South Africa’s current account surplus is a backward-looking positive in a forward-looking crisis. The Q4 data predates the oil shock. Once $100+ Brent flows through the import bill, the surplus reverses — and every positive signal from mining production is offset by the energy cost of running those mines. The SARB’s March 26 decision just got marginally easier to frame as a hawkish hold, but no easier to execute.
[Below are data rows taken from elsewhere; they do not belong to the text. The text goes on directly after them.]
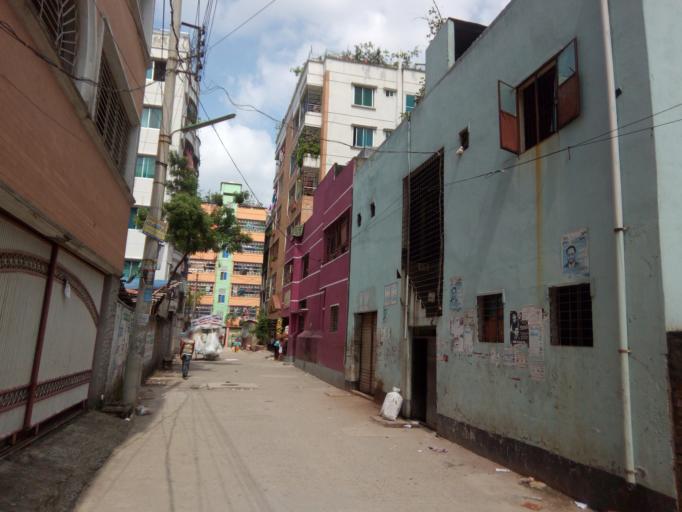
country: BD
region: Dhaka
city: Azimpur
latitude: 23.7405
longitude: 90.3622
The IEA’s 400 million barrel release failing to hold Brent below $100 is the week’s most important global signal for Africa. If the largest coordinated reserve draw in history cannot offset a closed Strait of Hormuz, then Africa’s net importers — Kenya, Ghana, Uganda, Tanzania — face a cost-of-living emergency that no domestic policy can solve. Fertiliser costs feed directly into food prices, and Lamola is right that “our people will bear the cost.”
Nigeria’s dual exposure is unique and dangerous. High oil prices fill the treasury but empty consumers’ wallets. The finance ministry’s monitoring statement is diplomatic language for “we don’t know how long Dangote can absorb the difference.” At ₦1,075 (~$0.67) with Brent at $100, the refinery’s 20% cost absorption is already under strain. Another sustained leg higher and prices rise again.
Ethiopia’s bank listings are the best structural news on the continent. In a week dominated by oil shocks and war fallout, three major banks preparing to list on Africa’s newest exchange is a reminder that the continent’s long-term growth story — 7.1% GDP, 120 million people, financial sector opening — continues beneath the geopolitical noise. The question is whether international investors can look past the noise to see the signal.